Hello I am trying to send multiple post requests to an endpoint, i have a spark dataframe and each column of this dataframe is sent through the payload of the post request.
However when i run this in my notebook, no exception is raised. I'm guessing it is because the requests are executed on spark workers
That's why i wonder how can i get the info if a post request returned a HTTP error 422 or 502 ?
Here's something i tried but with no result
url = "string"
headers = {
'header': 'XXXXX'
}
def process_partition(partition):
partition_errors = []
for row in partition:
payload = {
"col1": str(row["col1"]),
}
try:
response = requests.post(url, json=payload, headers=headers)

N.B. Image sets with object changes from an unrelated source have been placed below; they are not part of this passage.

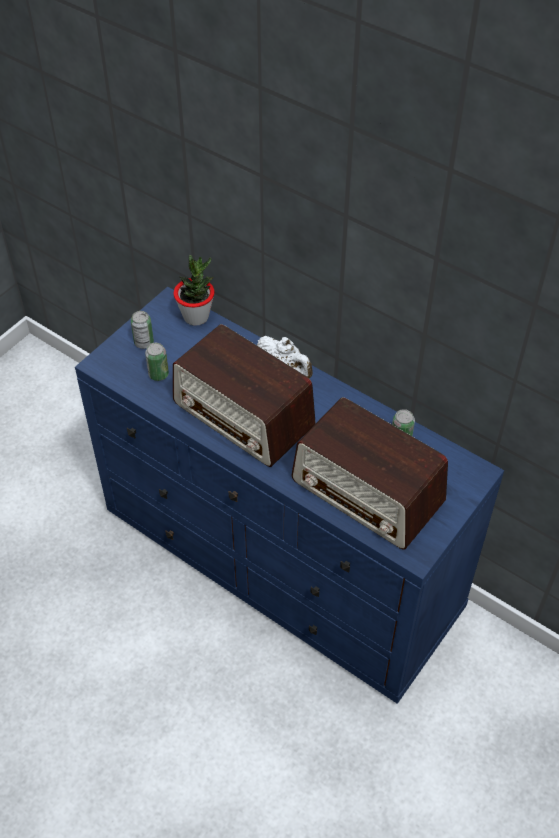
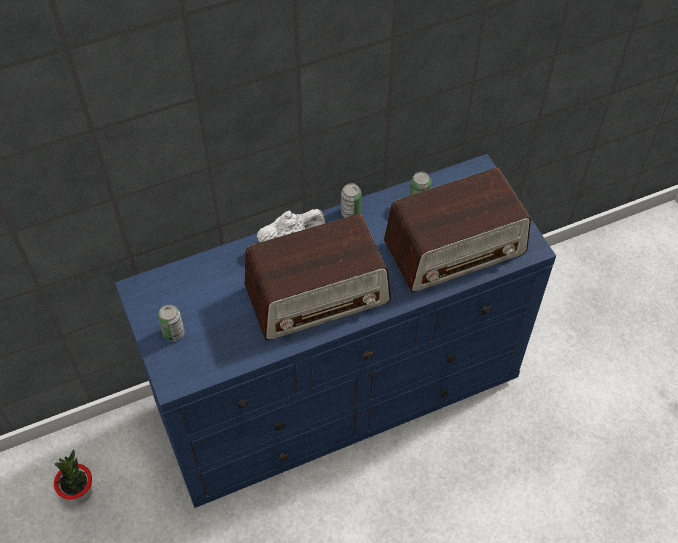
camera: 60 degrees left, 5 degrees up
can [145,343,169,381] -> can moved to [341,183,362,218]
potted plant [173,255,215,326] -> potted plant moved to [54,449,92,504]

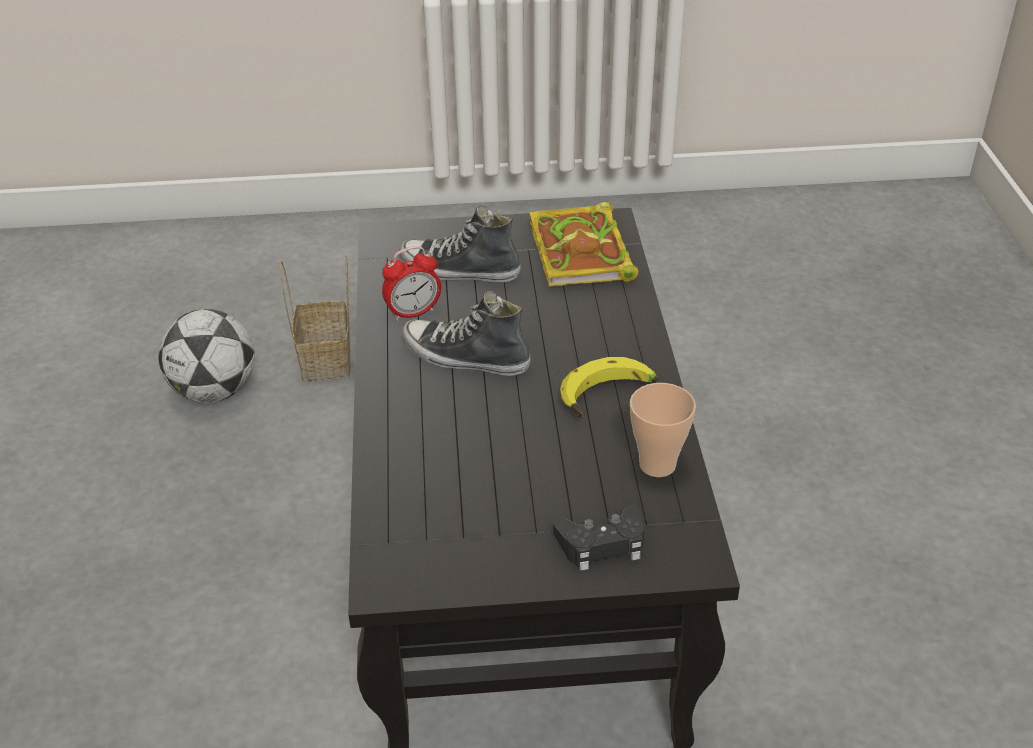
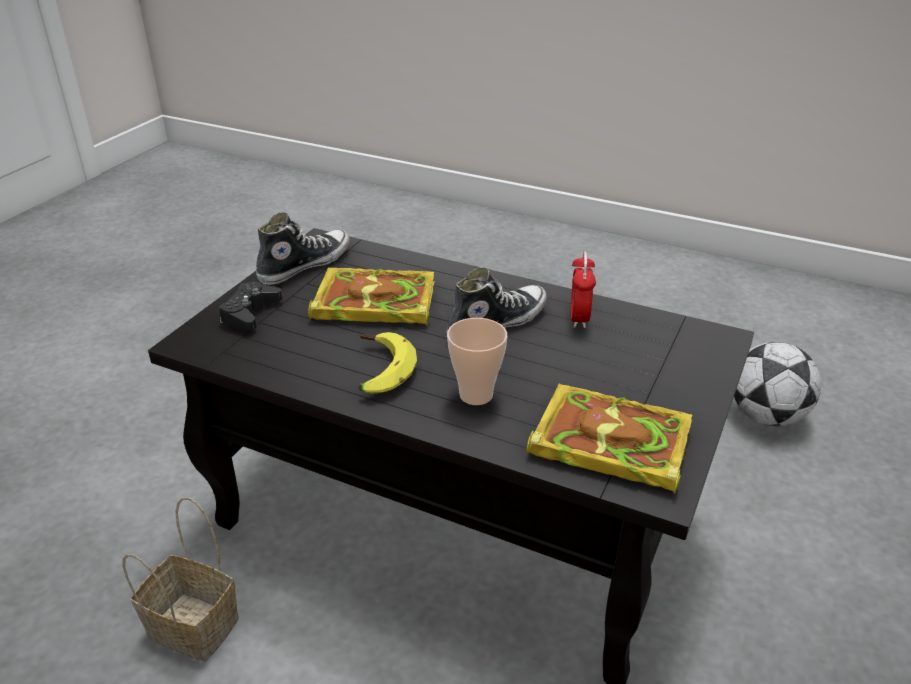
camera: 120 degrees right, 5 degrees down
basket [280,256,351,381] -> basket moved to [122,497,239,662]
shoe [399,205,521,283] -> shoe moved to [256,212,350,285]
cup [630,383,696,477] -> cup moved to [447,318,507,405]
none -> book [308,268,435,326]

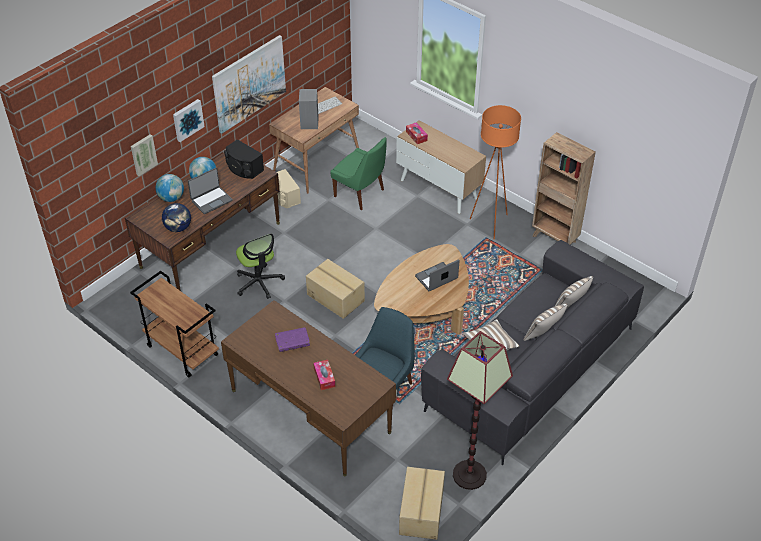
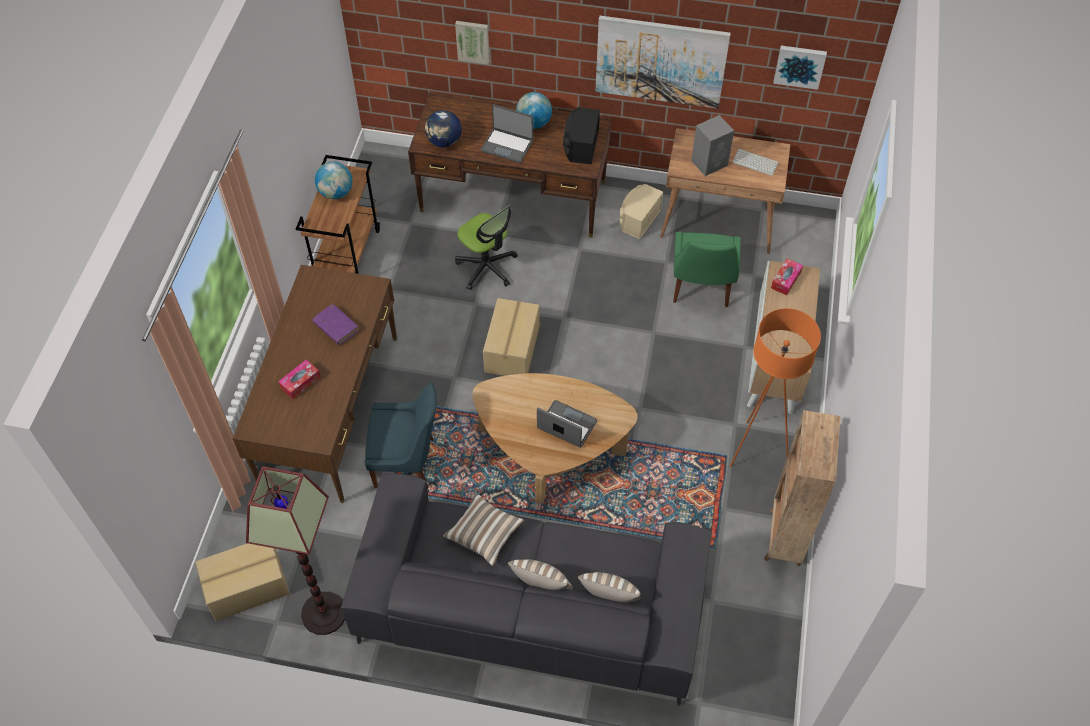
camera: 60 degrees right, 10 degrees up
globe [156,174,184,202] -> globe moved to [315,162,352,199]
picture [173,99,205,142] -> picture moved to [773,46,827,90]
office chair [236,233,285,299] -> office chair turned 75 degrees counterclockwise [455,205,518,290]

response.raise_for_status()
except requests.exceptions.HTTPError as err:
partition_errors.append({"error": str(err), "data": row.asDict()})
except Exception as e:
partition_errors.append({"error": str(e), "data": row.asDict()})
return partition_errors
def log_errors(errors):
if errors:
for error in errors:
print(f"Error: {error['error']}, Data: {error['data']}")
else:
print("All data has been sent.")
all_errors = []
def collect_partition_errors(partition):
errors = process_partition(partition)
all_errors.extend(errors)
df_websocket_data.foreachPartition(collect_partition_errors)
log_errors(all_errors)